## What you should do
Pictures excluded, copy every record that follows exactly as it appears.

[Study material — start]

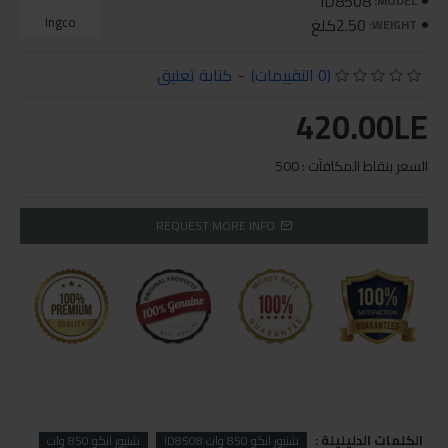
ID8508
MODEL:
2.50كلغ
Ingco
WEIGHT:
(0 التقييمات)
-
كتابة تعليق
420.00LE
السعر بنقاط المكافآت : 500
REQUEST MORE INFO
الكلمات الدليليلة :
شنيور انكو 850 وات ID8508
شنيور انكو 850 وات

[Study material — finish]

## Written response
ID8508
MODEL:
2.50كلغ
Ingco
WEIGHT:
(0 التقييمات)
-
كتابة تعليق
420.00LE
السعر بنقاط المكافآت : 500
REQUEST MORE INFO
الكلمات الدليليلة :
شنيور انكو 850 وات ID8508
شنيور انكو 850 وات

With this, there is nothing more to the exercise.